Chronic dieting is camouflaged as a path to great wellness and health. It actually erodes our health and well-being by contributing to physical problems such as high blood pressure, nutrient deficiency, a slowed metabolism and psychological problems.” Kepha Nyanumba Nutritionist AAR Healthcare Ltd
There is no doubt that dieting is ingrained in our culture. It seems like almost everyone has been on a diet at some point in their life. Chronic dieting involves dieting over a period of years with the goal of achieving or maintaining a certain weight or body type. The chronic dieter is always chasing a number on a scale with the thought that once they get there, they can finally relax and enjoy their life. Understanding the difference between a healthy lifestyle and chronic dieting is critical to laying down the shield and picking up your life.

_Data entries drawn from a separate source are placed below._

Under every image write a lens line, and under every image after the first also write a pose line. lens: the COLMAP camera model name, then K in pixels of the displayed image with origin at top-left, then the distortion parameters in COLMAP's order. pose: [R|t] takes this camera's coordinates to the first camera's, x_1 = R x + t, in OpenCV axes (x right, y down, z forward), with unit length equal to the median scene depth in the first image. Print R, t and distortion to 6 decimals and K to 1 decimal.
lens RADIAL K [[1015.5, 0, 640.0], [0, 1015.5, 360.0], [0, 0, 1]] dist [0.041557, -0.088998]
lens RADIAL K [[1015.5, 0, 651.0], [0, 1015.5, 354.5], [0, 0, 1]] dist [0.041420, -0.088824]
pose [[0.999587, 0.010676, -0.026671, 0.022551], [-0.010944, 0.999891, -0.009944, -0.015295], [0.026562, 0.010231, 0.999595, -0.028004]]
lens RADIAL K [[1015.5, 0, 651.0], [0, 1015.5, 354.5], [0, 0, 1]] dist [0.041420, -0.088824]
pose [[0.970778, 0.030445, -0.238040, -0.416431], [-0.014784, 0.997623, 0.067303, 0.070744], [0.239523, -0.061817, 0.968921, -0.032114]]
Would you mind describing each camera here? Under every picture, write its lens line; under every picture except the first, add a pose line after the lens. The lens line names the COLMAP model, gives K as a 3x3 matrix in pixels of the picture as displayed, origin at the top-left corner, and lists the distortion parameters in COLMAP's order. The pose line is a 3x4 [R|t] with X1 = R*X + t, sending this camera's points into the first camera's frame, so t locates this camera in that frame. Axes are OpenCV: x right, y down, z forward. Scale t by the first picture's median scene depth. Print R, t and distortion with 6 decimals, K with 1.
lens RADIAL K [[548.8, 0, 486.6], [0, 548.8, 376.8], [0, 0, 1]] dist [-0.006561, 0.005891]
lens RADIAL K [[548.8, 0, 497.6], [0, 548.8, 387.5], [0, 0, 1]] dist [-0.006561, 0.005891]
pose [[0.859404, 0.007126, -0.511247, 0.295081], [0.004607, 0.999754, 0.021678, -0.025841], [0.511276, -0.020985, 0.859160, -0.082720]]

WHAT ARE THE DANGERS OF CHRONIC DIETING?
Most people don’t understand the health consequences of chronic dieting that is always camouflaged as a path to great wellness and health. It actually erodes our health and well being by contributing to physical problems such as high blood pressure, nutrient deficiency, a slowed metabolism and psychological problems such as anxiety and depression. Some diets restrict certain nutrients such as carbohydrates or complete food groups, such as dairy. When you aren’t eating well-balanced meals, you are likely missing some essential nutrients that can lead to deficiencies and disease. The problem with fad diets is that they will most likely last just as long as it took you to lose the weight. Instead of losing weight gradually over time and being able to maintain the weight loss, these short-lived diets will actually end up costing you more than you bargained for. Because of their quick-fix results, many people unfortunately get caught up in the cycle of dieting for a specific event, gaining the weight back, and then trying a new fad the next time. To lose weight and keep it off, you must break the cycle of chronic dieting and focus on making healthy lifestyle choices. Losing just 5 percent to 10 percent of your current weight can lead to health benefits.
CHRONIC DIETING AND EATING DISORDERS
Chronic dieting is associated with eating disorders that commonly coexist with other conditions, such as anxiety disorders, substance abuse and depression. Eating disorders describe illnesses that are characterized by irregular eating habits and severe distress or concern about body weight or shape. There are a number of different eating disorders; all of them are life-altering and pose a risk, to say the least. The three most common types of eating disorders include anorexia nervosa, bulimia nervosa and binge eating disorder.
THE PATH TO RECOVERY
The solution to chronic dieting is to start looking at health and weight from a lifestyle perspective. We’re always looking to extremes, quick fixes and magic pills, but all of these are just part of the modern stress cycle. If you want to change your health, you have to choose to stop buying into this system of deprivation dieting and chronic stress, and find a different approach that supports your long-term health and wellness.